Object-level change descriptions
<<<<
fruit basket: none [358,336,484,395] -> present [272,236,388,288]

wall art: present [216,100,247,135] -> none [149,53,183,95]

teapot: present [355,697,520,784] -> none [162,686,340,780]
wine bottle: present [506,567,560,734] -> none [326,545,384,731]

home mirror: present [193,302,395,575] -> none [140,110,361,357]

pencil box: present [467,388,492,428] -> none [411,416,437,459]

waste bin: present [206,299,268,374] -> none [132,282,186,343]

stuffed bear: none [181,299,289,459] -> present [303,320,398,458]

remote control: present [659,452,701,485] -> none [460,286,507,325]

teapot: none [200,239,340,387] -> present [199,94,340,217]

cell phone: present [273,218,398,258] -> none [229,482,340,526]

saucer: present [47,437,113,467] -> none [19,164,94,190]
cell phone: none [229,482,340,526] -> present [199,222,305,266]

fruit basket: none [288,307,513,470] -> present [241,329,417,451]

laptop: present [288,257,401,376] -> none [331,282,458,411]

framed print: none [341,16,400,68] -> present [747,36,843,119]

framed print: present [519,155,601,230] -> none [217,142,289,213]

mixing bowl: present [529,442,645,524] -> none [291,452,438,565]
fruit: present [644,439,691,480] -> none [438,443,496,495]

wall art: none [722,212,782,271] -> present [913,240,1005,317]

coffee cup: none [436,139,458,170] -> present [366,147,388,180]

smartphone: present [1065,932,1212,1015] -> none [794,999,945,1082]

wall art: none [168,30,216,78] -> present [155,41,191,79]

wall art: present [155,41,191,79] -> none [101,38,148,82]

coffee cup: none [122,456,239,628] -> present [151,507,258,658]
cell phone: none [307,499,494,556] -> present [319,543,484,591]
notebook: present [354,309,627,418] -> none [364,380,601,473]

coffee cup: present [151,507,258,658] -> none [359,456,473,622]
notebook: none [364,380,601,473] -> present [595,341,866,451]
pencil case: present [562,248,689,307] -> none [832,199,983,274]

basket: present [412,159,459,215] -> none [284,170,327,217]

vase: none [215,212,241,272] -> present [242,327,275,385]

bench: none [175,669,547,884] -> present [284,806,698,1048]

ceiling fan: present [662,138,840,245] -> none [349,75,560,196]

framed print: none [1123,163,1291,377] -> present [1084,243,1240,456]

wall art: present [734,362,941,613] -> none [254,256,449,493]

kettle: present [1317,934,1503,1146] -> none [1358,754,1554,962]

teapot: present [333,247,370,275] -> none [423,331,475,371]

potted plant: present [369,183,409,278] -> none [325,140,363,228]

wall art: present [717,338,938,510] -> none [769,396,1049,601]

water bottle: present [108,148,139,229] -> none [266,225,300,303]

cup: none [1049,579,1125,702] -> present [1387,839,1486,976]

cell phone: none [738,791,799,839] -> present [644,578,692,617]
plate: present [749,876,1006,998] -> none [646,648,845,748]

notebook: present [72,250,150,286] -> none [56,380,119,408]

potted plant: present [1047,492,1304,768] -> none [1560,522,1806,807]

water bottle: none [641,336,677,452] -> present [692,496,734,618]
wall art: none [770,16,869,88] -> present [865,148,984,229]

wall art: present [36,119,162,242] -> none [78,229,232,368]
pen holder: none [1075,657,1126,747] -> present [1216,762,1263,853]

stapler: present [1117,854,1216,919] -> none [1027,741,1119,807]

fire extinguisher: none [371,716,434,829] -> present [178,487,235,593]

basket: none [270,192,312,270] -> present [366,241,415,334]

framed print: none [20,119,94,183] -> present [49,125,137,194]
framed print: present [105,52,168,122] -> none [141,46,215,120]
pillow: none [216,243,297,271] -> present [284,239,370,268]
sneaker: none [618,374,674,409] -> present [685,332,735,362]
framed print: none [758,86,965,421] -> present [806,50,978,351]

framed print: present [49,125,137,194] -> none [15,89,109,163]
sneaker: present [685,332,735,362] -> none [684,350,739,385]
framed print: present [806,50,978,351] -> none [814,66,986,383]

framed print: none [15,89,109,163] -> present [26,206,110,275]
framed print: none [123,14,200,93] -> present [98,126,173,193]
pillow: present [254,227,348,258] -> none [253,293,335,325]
>>>>
§ **Task goal**
Your reply must contain each entry, reproduced exactly.

§ **Response below**
fruit basket: none [358,336,484,395] -> present [272,236,388,288]

wall art: present [216,100,247,135] -> none [149,53,183,95]

teapot: present [355,697,520,784] -> none [162,686,340,780]
wine bottle: present [506,567,560,734] -> none [326,545,384,731]

home mirror: present [193,302,395,575] -> none [140,110,361,357]

pencil box: present [467,388,492,428] -> none [411,416,437,459]

waste bin: present [206,299,268,374] -> none [132,282,186,343]

stuffed bear: none [181,299,289,459] -> present [303,320,398,458]

remote control: present [659,452,701,485] -> none [460,286,507,325]

teapot: none [200,239,340,387] -> present [199,94,340,217]

cell phone: present [273,218,398,258] -> none [229,482,340,526]

saucer: present [47,437,113,467] -> none [19,164,94,190]
cell phone: none [229,482,340,526] -> present [199,222,305,266]

fruit basket: none [288,307,513,470] -> present [241,329,417,451]

laptop: present [288,257,401,376] -> none [331,282,458,411]

framed print: none [341,16,400,68] -> present [747,36,843,119]

framed print: present [519,155,601,230] -> none [217,142,289,213]

mixing bowl: present [529,442,645,524] -> none [291,452,438,565]
fruit: present [644,439,691,480] -> none [438,443,496,495]

wall art: none [722,212,782,271] -> present [913,240,1005,317]

coffee cup: none [436,139,458,170] -> present [366,147,388,180]

smartphone: present [1065,932,1212,1015] -> none [794,999,945,1082]

wall art: none [168,30,216,78] -> present [155,41,191,79]

wall art: present [155,41,191,79] -> none [101,38,148,82]

coffee cup: none [122,456,239,628] -> present [151,507,258,658]
cell phone: none [307,499,494,556] -> present [319,543,484,591]
notebook: present [354,309,627,418] -> none [364,380,601,473]

coffee cup: present [151,507,258,658] -> none [359,456,473,622]
notebook: none [364,380,601,473] -> present [595,341,866,451]
pencil case: present [562,248,689,307] -> none [832,199,983,274]

basket: present [412,159,459,215] -> none [284,170,327,217]

vase: none [215,212,241,272] -> present [242,327,275,385]

bench: none [175,669,547,884] -> present [284,806,698,1048]

ceiling fan: present [662,138,840,245] -> none [349,75,560,196]

framed print: none [1123,163,1291,377] -> present [1084,243,1240,456]

wall art: present [734,362,941,613] -> none [254,256,449,493]

kettle: present [1317,934,1503,1146] -> none [1358,754,1554,962]

teapot: present [333,247,370,275] -> none [423,331,475,371]

potted plant: present [369,183,409,278] -> none [325,140,363,228]

wall art: present [717,338,938,510] -> none [769,396,1049,601]

water bottle: present [108,148,139,229] -> none [266,225,300,303]

cup: none [1049,579,1125,702] -> present [1387,839,1486,976]

cell phone: none [738,791,799,839] -> present [644,578,692,617]
plate: present [749,876,1006,998] -> none [646,648,845,748]

notebook: present [72,250,150,286] -> none [56,380,119,408]

potted plant: present [1047,492,1304,768] -> none [1560,522,1806,807]

water bottle: none [641,336,677,452] -> present [692,496,734,618]
wall art: none [770,16,869,88] -> present [865,148,984,229]

wall art: present [36,119,162,242] -> none [78,229,232,368]
pen holder: none [1075,657,1126,747] -> present [1216,762,1263,853]

stapler: present [1117,854,1216,919] -> none [1027,741,1119,807]

fire extinguisher: none [371,716,434,829] -> present [178,487,235,593]

basket: none [270,192,312,270] -> present [366,241,415,334]

framed print: none [20,119,94,183] -> present [49,125,137,194]
framed print: present [105,52,168,122] -> none [141,46,215,120]
pillow: none [216,243,297,271] -> present [284,239,370,268]
sneaker: none [618,374,674,409] -> present [685,332,735,362]
framed print: none [758,86,965,421] -> present [806,50,978,351]

framed print: present [49,125,137,194] -> none [15,89,109,163]
sneaker: present [685,332,735,362] -> none [684,350,739,385]
framed print: present [806,50,978,351] -> none [814,66,986,383]

framed print: none [15,89,109,163] -> present [26,206,110,275]
framed print: none [123,14,200,93] -> present [98,126,173,193]
pillow: present [254,227,348,258] -> none [253,293,335,325]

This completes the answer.